Georgia Campaign Disclosures – March 2010

Peach Pundit’s Buzz Brockway has done the dirty work and compiled all Georgia campaign disclosure financial info for March into three easy-to-read Excel-type Google documents.

  • For Statewide Races, including the governor’s race CLICK HERE.
  • For Georgia Senate Races – including the 42nd District special election on May 11th – CLICK HERE.
  • For Georgia House Races, CLICK HERE.

5 thoughts on “Georgia Campaign Disclosures – March 2010”


  1. A quick glance at this summary of compaign disclosures makes me really wonder about Tom Stubbs’ fundraising practices. I know it’s springtime and the trees are leafing out, but something seems a little shady.
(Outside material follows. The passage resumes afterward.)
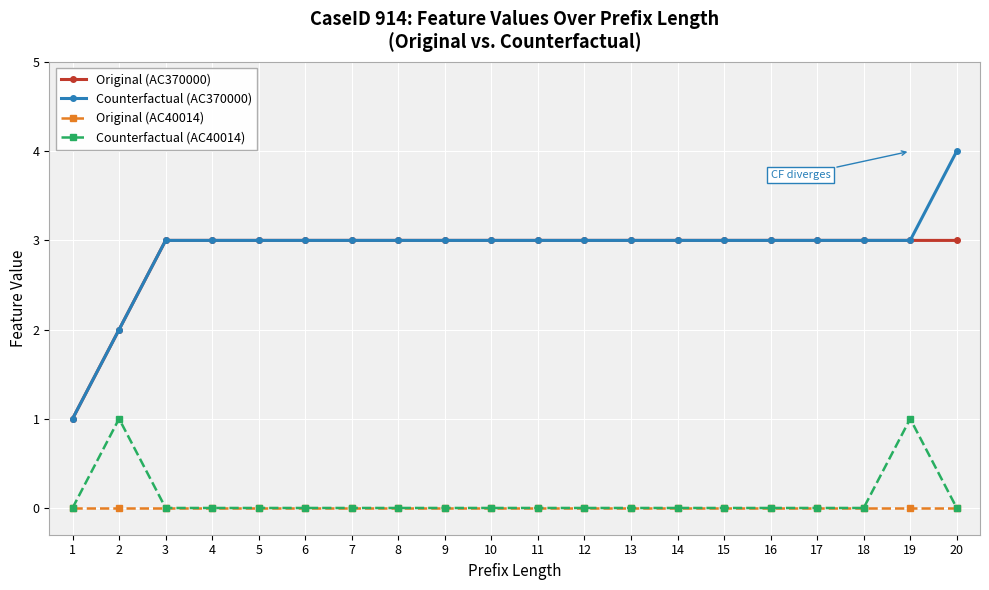

What is the spread (max minus min) of values at 17?

3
    $65,000 of his $78,000 is from “in kind” donations? That is certainly curious. Of the other $13,000 or so raised, I have heard that he has not disclosed the names of one single donor.

    I, for one, want to know who is donating money to his campaign! Do most of these people live in Disrict 42? Are they from Georgia or are people from outside the state (or out of the country) donating to him to try to take down Jimmy Carter’s grandson? Have any prominent Republicans donated to Mr. Stubbs? Who in Decatur has donated to Mr. Stubbs? Have any of my neighbors?

    What does Stubbs have to hide? In his prior report at least, Carter had released the names of every donor – even those that gave less than $101.

    What is Stubbs trying to pull here? What’s the deal with the $65,000 in kind donations? When I have a chance I’ll have to take a deeper look.

    1. I found other things interesting:
      1. Who is Steve Patrick running for the 42nd District too? Hadn’t heard his name.
      2. Mr. Stubbs first name is evidently Alexander, not Tom. He’s really A. Thomas Stubbs? Why do parents do this to kids? Why don’t they name their kids what they plan to call them?
      3. What is the “burn rate” and why does it vary so much? How can one “burn” more than 100% of what one has “earned”?
      4. How good are the data in this spreadsheet given that it lists some folks, including two 42nd District candidates, as raising $0 and some as raising $500,000 – $800,000, and the “burn” rates are all over the place.

  2. Yes, my name is Alexander Thomas Stubbs. I was named after my great-grandfather who went by Tom. (He died at a young age in the early 1900s of a burst appendix, by the way. My great-grandmother then ran the farm, raised all of the kids, sending several to college, and took care of invalid in-laws.) Going by your middle name is a pain when it comes to all of the forms we have to complete that always ask for “first name, middle initial.” To get around this, about 20 years ago I started stuffing “A. Thomas” in the space on forms that asks for my “first name.” It works pretty well.

    While there have been no formal debates, Jason and I have appeared at many meetings together. I have enjoyed those “joint” meetings, as I think Jason has. There will be plenty of chances for folks to hear us and make their decision.

    If you have followed this election, then you know that I decided that the ethics problems with our legislature far too often revolve around money — big contributions. (See: Georgia Power plant vote last year.) This is nothing new. I remember talking with Senator Paul Simon for whom I worked in 1988 and 1989 when he ran for president. He was as honest and decent and progressive as the day is long, but big money donors affected him. As we sat on a flight from Atlanta to Houston during his presidential campaign, he told me that, when he gets home at night, he always has far more messages than they can return. So, who did he call? He always looked through the list and made sure he returned the call to big donors. He said he kept his policy positions independent of donors, but that level of uneven access changed things even for someone as good as Simon.

    It certainly rules the roost far too often at the State legislature and should be of concern to all of us. So, while folks are allowed to donate up to $2,400, I decided to accept no donations over $100. It’s a slower process to raise money when it’s $100 at a time, but we are working at it and are confident we will raise all of our funds over time.

    As to donation disclosures, we will post the list on the website without a problem. (I have to go out of town for a few days to take one of my children to look at a college he is considering, so I may be a little delayed getting the list up, but we’ll get it posted for you.) The state campaign disclosure forms ask for donations of $101 and higher to be itemized, and to aggregate the donations below that amount. Since all of my donations are below that amount, the only “donations” listed are my personal expenditures, which the good folks at the state instructed us to list as the in-kind donations you see.

    The key is that my policies on education or transportation or domestic violence or public safety or energy will not be driven by any donors. They will be driven by what is in the best interest of our district and our state. It’s not easy going to 24 people to raise $2,400 when other candidates can get that amount from just one person, but I am much more at peace with that process.

  3. Thank you Tom, for your thoughtful comments. From what I know about you from Decatur life and what I have learned about Jason Carter, it is going to be a tough vote for me. I sure hope there is some public debate.

    1. In terms of websites and brochures, I’m noting a lot of similarities between Tom Stubbs and Jason Carter. Why are they running against one another?